By Alan Burke
When the original Friendship prowled the seas on behalf of Salem’s Yankee traders, they relied on the fledgling United States Navy to keep them safe.
This summer, the rebuilt Friendship has been returning the favor, lending itself to the Navy as a learning platform, teaching 21st-century sailors how to operate an 18th-century vessel. A combined crew of Friendship volunteers and U.S. Navy sailors has been out on Boston Harbor this week, hauling on lines, climbing the rigging and unfurling the East Indiaman's massive square sails.
"It's actually given us a feeling of what we should be doing on the Constitution," said Naval Airman Trina-Jo Pardo of Dallas, Texas. "We're here to become 1812 sailors. And it's great training. It puts it in your face. It makes it more exciting."
The 29-person Navy crew is learning to sail the tall ship because their duties will soon include operating a much larger, yet similar vessel, the warship USS Constitution, built in 1797, like the original Friendship.
In sight of South Boston's Castle Island, historian and Friendship volunteer Mark Hilliard fired a salute from a replica musketoon, a once-common muzzle-loaded shotgun. The enthusiastic Hilliard put on a period costume just to pull the trigger.
"You've heard a piece of history," he said as the white smoke cleared. "That sound will be heard nowhere else."

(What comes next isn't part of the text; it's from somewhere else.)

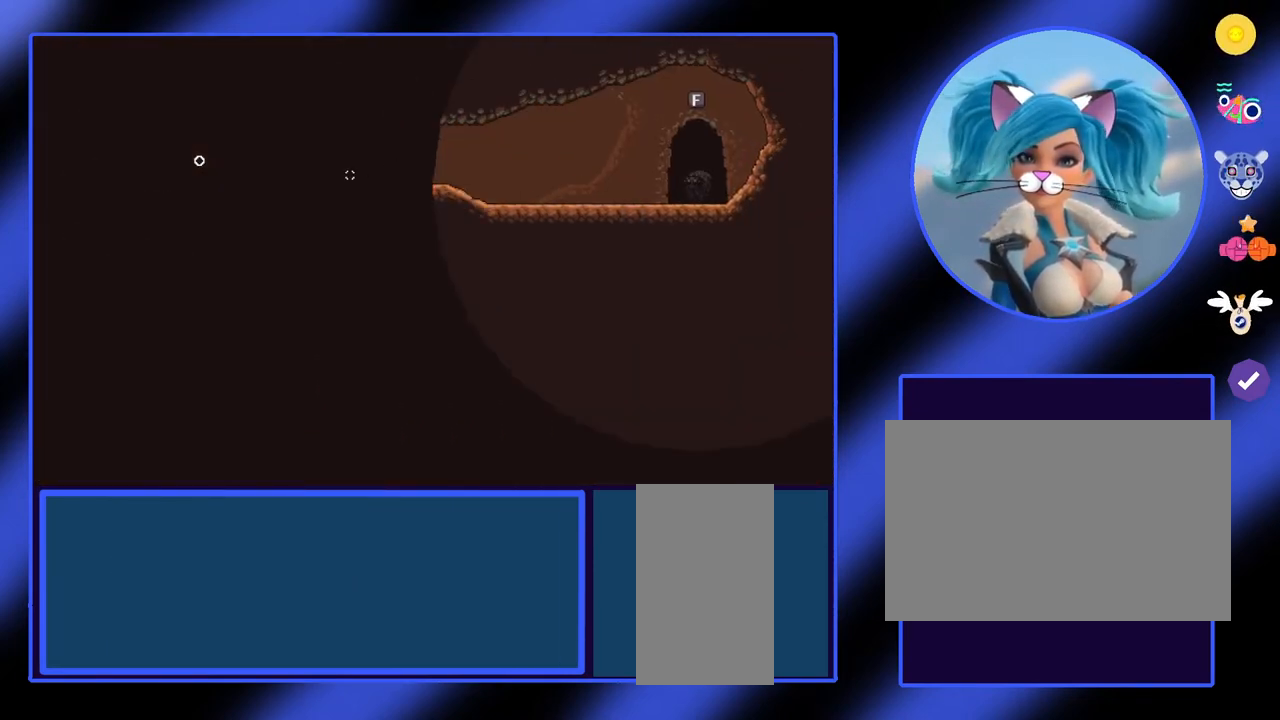
{"keys": ["a"], "mouse": [], "events": [[500, "a", "down"]]}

Later came commands not much heard elsewhere, either.
"Ease the halyard," shouted the mast captain, reading from a cheat sheet. "Stopper is holding."

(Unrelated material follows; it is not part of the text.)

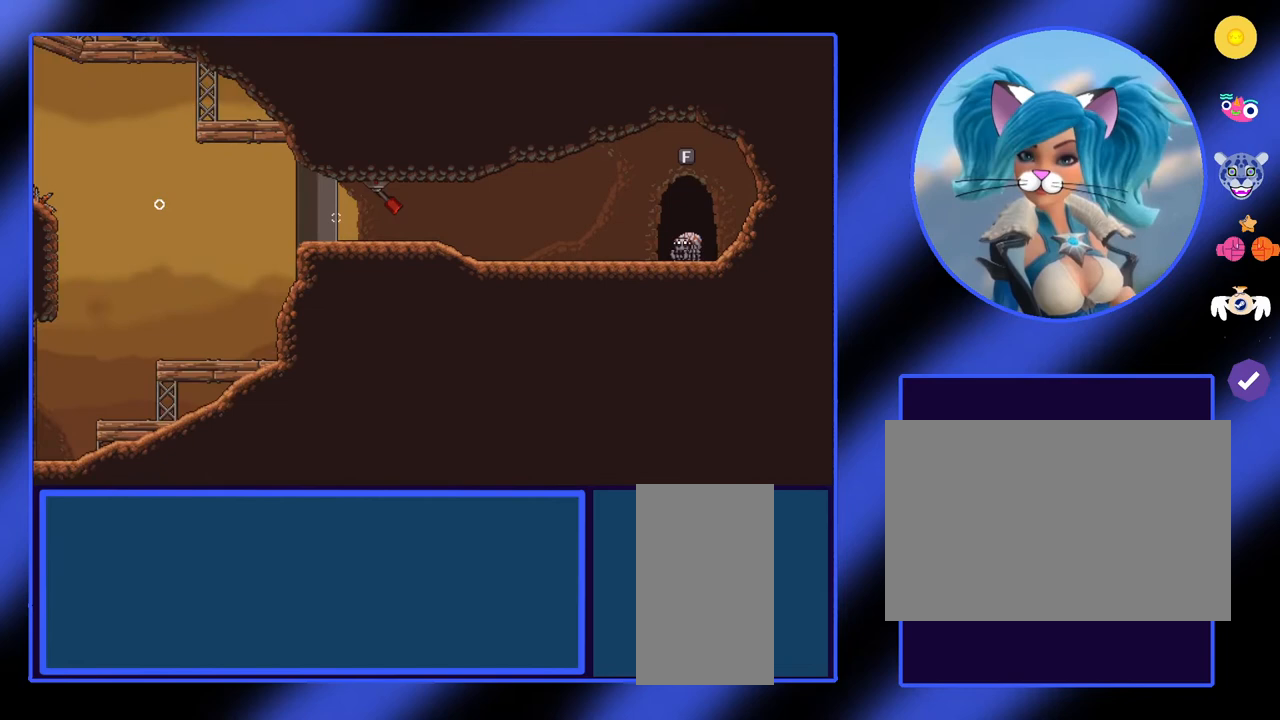
{"keys": ["a"], "mouse": [], "events": []}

John Newman, a Park Service veteran long associated with the Friendship, offered, "Light strain on the lines. Don't pull 'em hard."

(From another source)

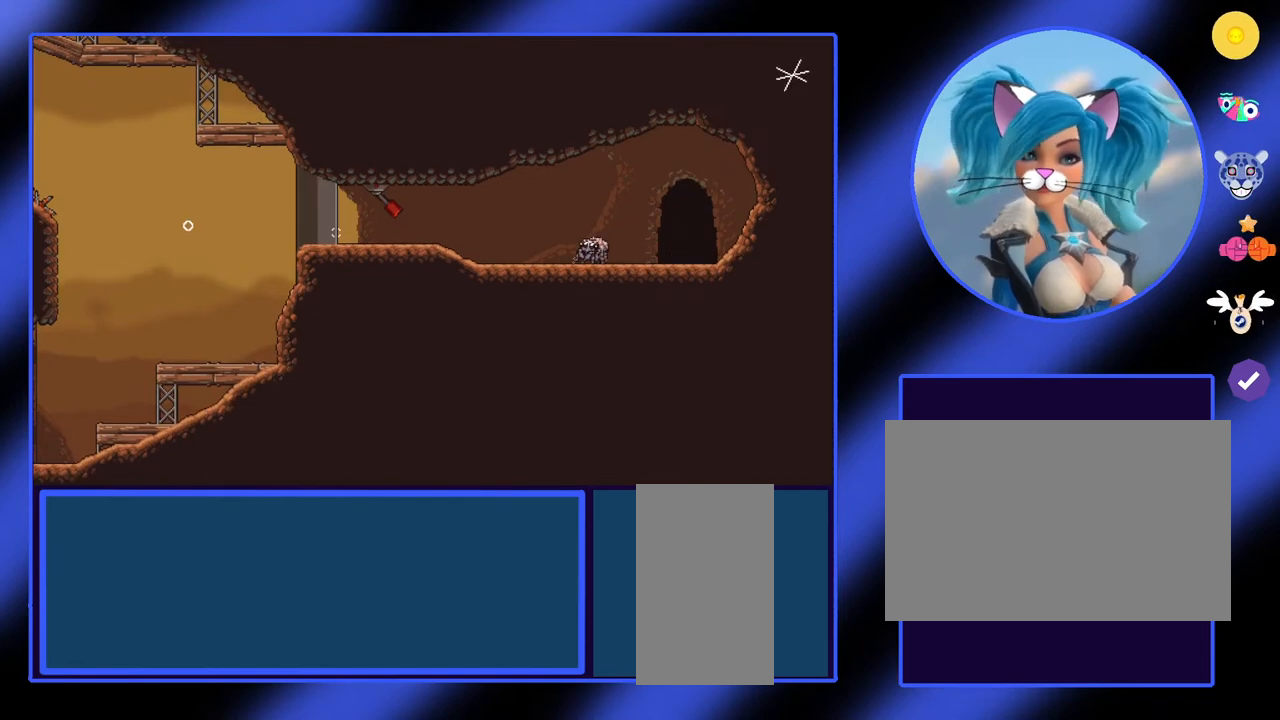
{"keys": [], "mouse": [], "events": [[100, "a", "up"]]}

"Heave!" the crew chanted as they pulled. "Heave!"
Anyone who went aloft wore a harness attached to safety lines — lest a misstep should send someone to the deck as much as 100 feet below. But the safety lines are there only once you reach the top.
During the climb into the rigging, a sailor is untethered to anything but an adrenaline-fueled sureness and confidence.
(The original sailors had no harnesses but could be sure of foot, as in any weather they went shoeless.)
All this is in anticipation of the Constitution's biggest year since its 1997 birthday. In 2012, the Navy will remember the storied vessel's victories over the British navy's Java and Guerriere in the War of 1812. These and other exploits lifted her to legend and 200 years of preservation.
Currently, the Navy plans to sail the Constitution in Boston Harbor, under her own power, to mark the bicentennial. ("Old Ironsides," as the ship is nicknamed, is currently undergoing a restoration.)
The modern Friendship was built by the National Park Service from a contemporary crewman's model — now at the Peabody Essex Museum. Yet, the replica is fully modernized with engines concealed below decks and the latest navigational gear.
Colleen Bruce of the Park Service, who has shepherded the Friendship from its beginnings, lamented that the original captain, Jim Fox, has been too ill to participate in the training.
"Things wouldn't be where they are without him," she said.
Current Capt. Jeremy Bumagin of Marblehead has spent years on tall ships and sails Friendship about 12 times a year. He's developed real respect for his early American predecessors, mostly men in their 20s, who sailed as far as Sumatra and St. Petersburg powered only by wind.
It's right the Friendship should help the Constitution crew, Bumagin added. "We were the very kind of boat the Constitution was built to protect."
Ironically, the end came for the first Friendship after she was captured by the British in the War of 1812.
"We're trying to keep alive the institutional memory of how to do these things," said John Pydynkowski, also of the Park Service, nodding to the blue-clad sailors. "They've been training with us at the dock all summer."
"And it's great duty," said Naval Airman Michael Fleck, who hails from the South Shore and learned sailing at the Hull Yacht Club. "It's a chance to do things that a lot of people in the Navy don't get to do."
Bob Newmyer of Newburyport is a modern version of the Friendship sailors. Not only a Park Service volunteer, he is a Merchant Marine officer who has sailed the world on massive oceangoing cargo ships.
"It's one of those things," he said. "Either it's for you or it's not for you. I enjoy it."
The vessel sailed near a huge, squat, black cargo carrier large enough to fit several Friendships inside. Newmyer pegged her as a "car ship," carrying automobiles. He's sailed ships nearly twice its size, which impressed listeners.
But if the big ship attracts them, everything else in the water — ferries, pleasure boats, tugs, cargo ships — seems to linger over Friendship. Her engines go quiet, the sheets fill out fat with wind, hearts quicken and the deck slants so those onboard must adjust to stay upright.
The spectators on other boats pull out their cameras, they smile and wave and feel fortunate just at having seen her pass.